Pauline Oliveros’ (1932 – 2016) life as a composer, performer and humanitarian was about opening her own and others’ sensibilities to the universe and facets of sounds. Her career spanned 50 years of boundary dissolving music making. In the 1950s, she was part of a circle of iconoclastic composers, artists, poets gathered together in San Francisco. In the 1960s, she influenced American music profoundly through her work with improvisation, meditation, electronic music, myth and ritual.

She was the recipient of four Honorary Doctorates and among her many recent awards were the William Schuman Award for Lifetime Achievement, Columbia University in New York, The Giga-Hertz-Award for Lifetime Achievement in Electronic Music from ZKM (Center for Art and Media) in Karlsruhe and the John Cage Award from the Foundation of Contemporary Arts.

Oliveros was Distinguished Research Professor of Music at Rensselaer Polytechnic Institute, Troy, New York and Darius Milhaud Artist-in-Residence at Mills College.
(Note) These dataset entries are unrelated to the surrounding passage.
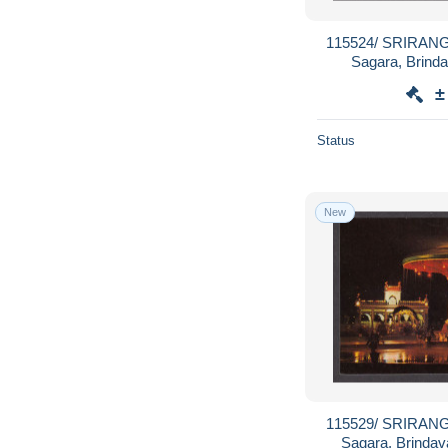
115524/ SRIRANG
Sagara, Brind
±
Status
New
115529/ SRIRANG
Sagara, Brinda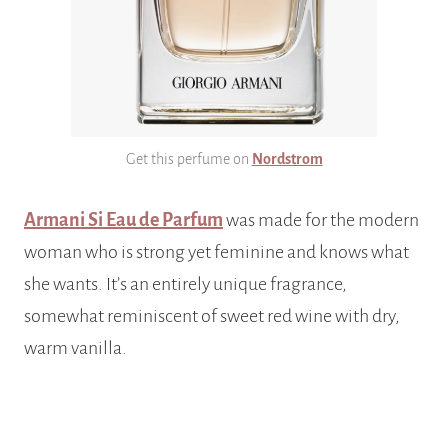
Get this perfume on
Nordstrom
Armani Si Eau de Parfum
was made for the modern
woman who is strong yet feminine and knows what
she wants. It’s an entirely unique fragrance,
somewhat reminiscent of sweet red wine with dry,
warm vanilla.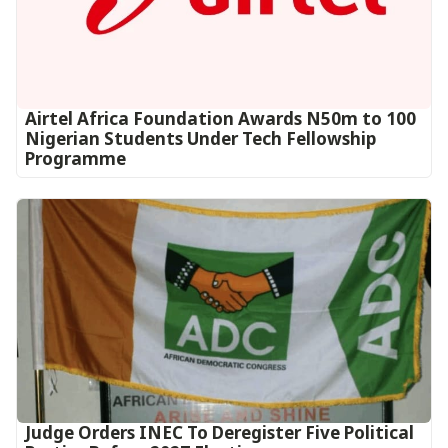
Airtel Africa Foundation Awards N50m to 100
Nigerian Students Under Tech Fellowship
Programme
Judge Orders INEC To Deregister Five Political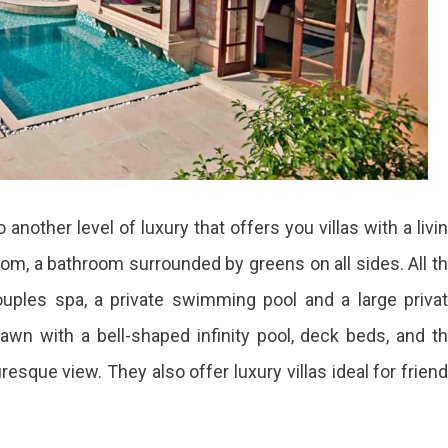
another level of luxury that offers you villas with a livi
oom, a bathroom surrounded by greens on all sides. All t
ouples spa, a private swimming pool and a large priva
 lawn with a bell-shaped infinity pool, deck beds, and t
esque view. They also offer luxury villas ideal for frien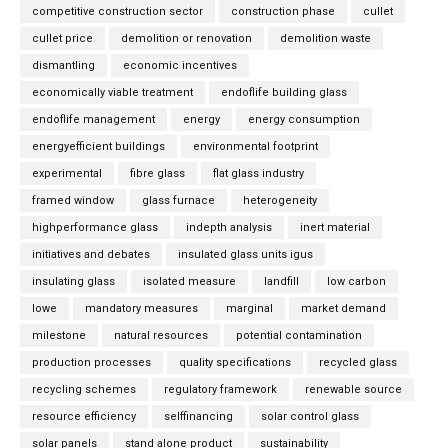
competitive construction sector
construction phase
cullet
cullet price
demolition or renovation
demolition waste
dismantling
economic incentives
economically viable treatment
endoflife building glass
endoflife management
energy
energy consumption
energyefficient buildings
environmental footprint
experimental
fibre glass
flat glass industry
framed window
glass furnace
heterogeneity
highperformance glass
indepth analysis
inert material
initiatives and debates
insulated glass units igus
insulating glass
isolated measure
landfill
low carbon
lowe
mandatory measures
marginal
market demand
milestone
natural resources
potential contamination
production processes
quality specifications
recycled glass
recycling schemes
regulatory framework
renewable source
resource efficiency
selffinancing
solar control glass
solar panels
stand alone product
sustainability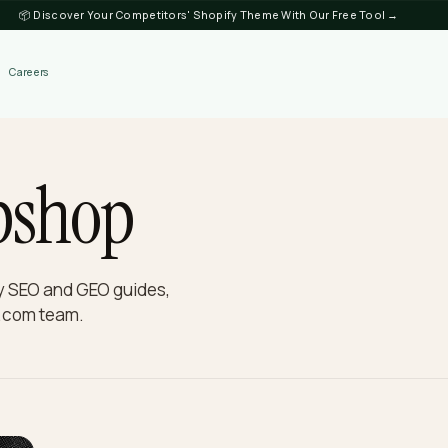
📦 Discover Your Competitors' Shopify Theme
Discover
Careers
ebshop
hopify SEO and GEO guides,
e Nivk.com team.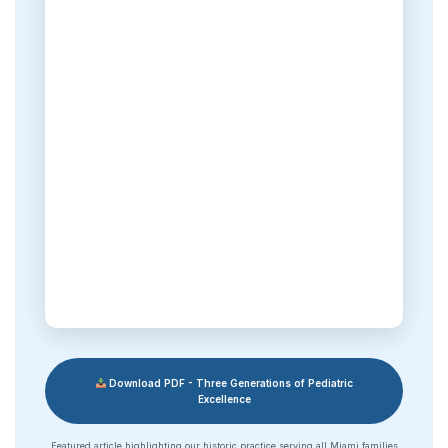
Download PDF - Three Generations of Pediatric
Excellence
Featured article highlighting our historic practice serving all Miami families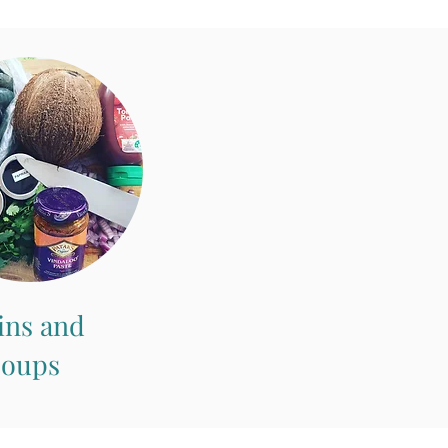
ins and
Soups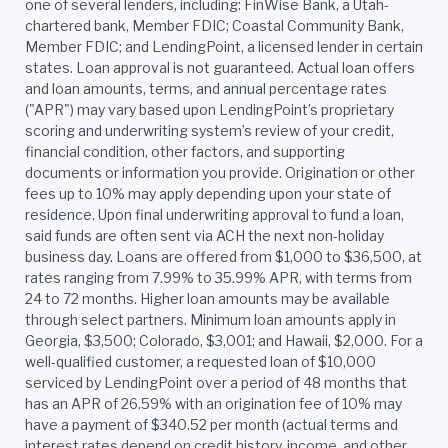
one of several lenders, including: FinWise Bank, a Utah-
chartered bank, Member FDIC; Coastal Community Bank,
Member FDIC; and LendingPoint, a licensed lender in certain
states. Loan approval is not guaranteed. Actual loan offers
and loan amounts, terms, and annual percentage rates
("APR") may vary based upon LendingPoint’s proprietary
scoring and underwriting system’s review of your credit,
financial condition, other factors, and supporting
documents or information you provide. Origination or other
fees up to 10% may apply depending upon your state of
residence. Upon final underwriting approval to fund a loan,
said funds are often sent via ACH the next non-holiday
business day. Loans are offered from $1,000 to $36,500, at
rates ranging from 7.99% to 35.99% APR, with terms from
24 to 72 months. Higher loan amounts may be available
through select partners. Minimum loan amounts apply in
Georgia, $3,500; Colorado, $3,001; and Hawaii, $2,000. For a
well-qualified customer, a requested loan of $10,000
serviced by LendingPoint over a period of 48 months that
has an APR of 26.59% with an origination fee of 10% may
have a payment of $340.52 per month (actual terms and
interest rates depend on credit history, income, and other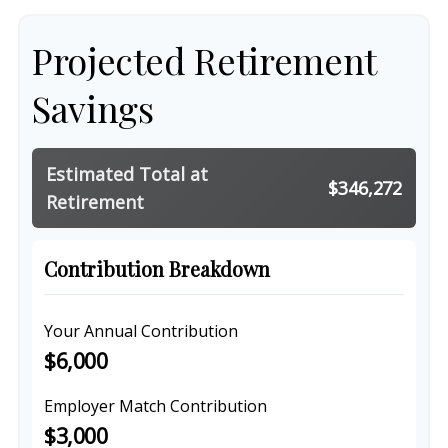
Projected Retirement
Savings
Estimated Total at
$346,272
Retirement
Contribution Breakdown
Your Annual Contribution
$6,000
Employer Match Contribution
$3,000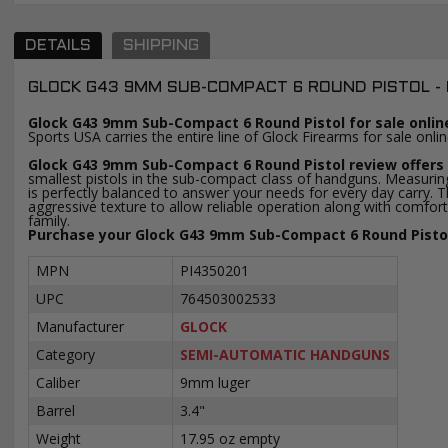
DETAILS
SHIPPING
GLOCK G43 9MM SUB-COMPACT 6 ROUND PISTOL -
Glock G43 9mm Sub-Compact 6 Round Pistol for sale onlin
Sports USA carries the entire line of Glock Firearms for sale onl
Glock G43 9mm Sub-Compact 6 Round Pistol review offers 
smallest pistols in the sub-compact class of handguns. Measuring
is perfectly balanced to answer your needs for every day carry. Th
aggressive texture to allow reliable operation along with comfort
family.
Purchase your Glock G43 9mm Sub-Compact 6 Round Pistol 
MPN
PI4350201
UPC
764503002533
Manufacturer
GLOCK
Category
SEMI-AUTOMATIC HANDGUNS
Caliber
9mm luger
Barrel
3.4"
Weight
17.95 oz empty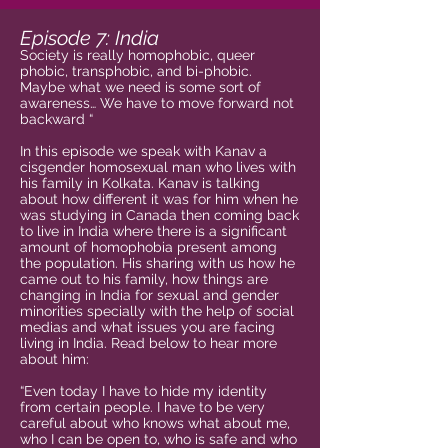
Episode 7: India
Society is really homophobic, queer
phobic, transphobic, and bi-phobic.
Maybe what we need is some sort of
awareness… We have to move forward not
backward “
In this episode we speak with Kanav a
cisgender homosexual man who lives with
his family in Kolkata. Kanav is talking
about how different it was for him when he
was studying in Canada then coming back
to live in India where there is a significant
amount of homophobia present among
the population. His sharing with us how he
came out to his family, how things are
changing in India for sexual and gender
minorities specially with the help of social
medias and what issues you are facing
living in India. Read below to hear more
about him:
“Even today I have to hide my identity
from certain people. I have to be very
careful about who knows what about me,
who I can be open to, who is safe and who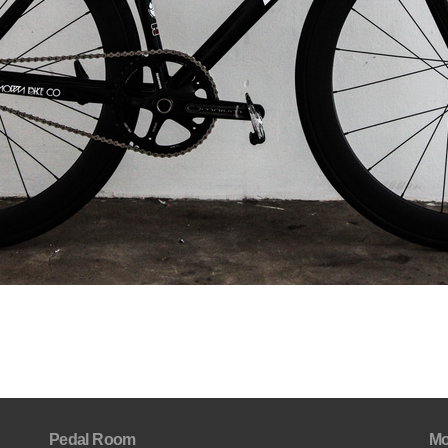
Pedal Room
Mo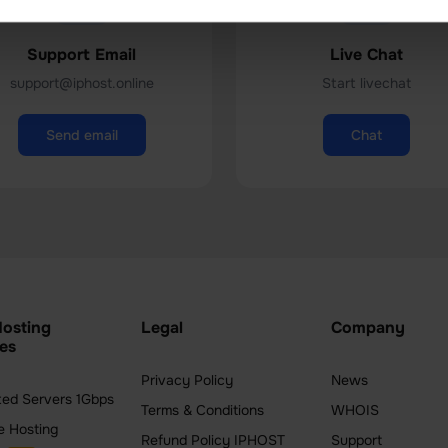
Support Email
Live Chat
support@iphost.online
Start livechat
Send email
Chat
osting
Legal
Company
es
Privacy Policy
News
ted Servers 1Gbps
Terms & Conditions
WHOIS
e Hosting
Refund Policy IPHOST
Support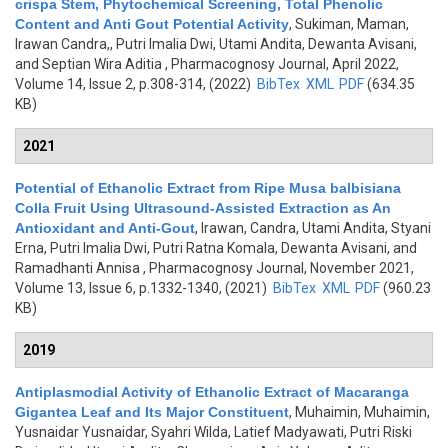
crispa Stem, Phytochemical Screening, Total Phenolic
Content and Anti Gout Potential Activity
,
Sukiman, Maman,
Irawan Candra,, Putri Imalia Dwi, Utami Andita, Dewanta Avisani,
and Septian Wira Aditia
, Pharmacognosy Journal, April 2022,
Volume 14, Issue 2, p.308-314, (2022)
BibTex
XML
PDF
(634.35
KB)
2021
Potential of Ethanolic Extract from Ripe Musa balbisiana
Colla Fruit Using Ultrasound-Assisted Extraction as An
Antioxidant and Anti-Gout
,
Irawan, Candra, Utami Andita, Styani
Erna, Putri Imalia Dwi, Putri Ratna Komala, Dewanta Avisani, and
Ramadhanti Annisa
, Pharmacognosy Journal, November 2021,
Volume 13, Issue 6, p.1332-1340, (2021)
BibTex
XML
PDF
(960.23
KB)
2019
Antiplasmodial Activity of Ethanolic Extract of Macaranga
Gigantea Leaf and Its Major Constituent
,
Muhaimin, Muhaimin,
Yusnaidar Yusnaidar, Syahri Wilda, Latief Madyawati, Putri Riski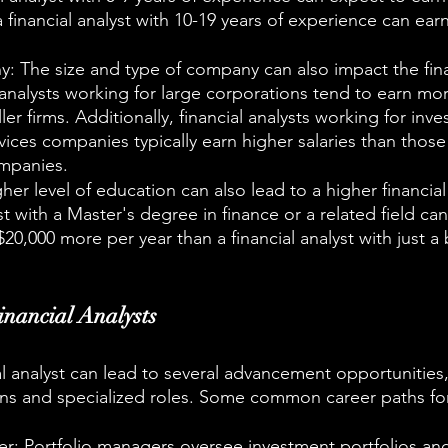
a financial analyst with 10-19 years of experience can ear
 The size and type of company can also impact the finan
l analysts working for large corporations tend to earn mo
ler firms. Additionally, financial analysts working for inv
rvices companies typically earn higher salaries than those
ompanies.
er level of education can also lead to a higher financial 
st with a Master's degree in finance or a related field ca
$20,000 more per year than a financial analyst with just a 
inancial Analysts
al analyst can lead to several advancement opportunities,
s and specialized roles. Some common career paths for 
er: Portfolio managers oversee investment portfolios an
She founded „Deep Listening®“,  which came from her childhood fascination with sounds and from her works in concert music with composition, improvisation and electro-acoustics. She described Deep Listening as a way of listening in every possible way to everything possible to hear no matter what you are doing. Such intense listening includes the sounds of daily life, of nature, of one’s own thoughts as well as musical sounds.

„Deep Listening is my life practice,“ Oliveros explained, simply. Oliveros founded Deep Listening Institute, formerly Pauline Oliveros Foundation, now the Center For Deep Listening at Rensselaer. Her creative work is currently disseminated through The Pauline Oliveros Trust and the Ministry of Maåt, Inc.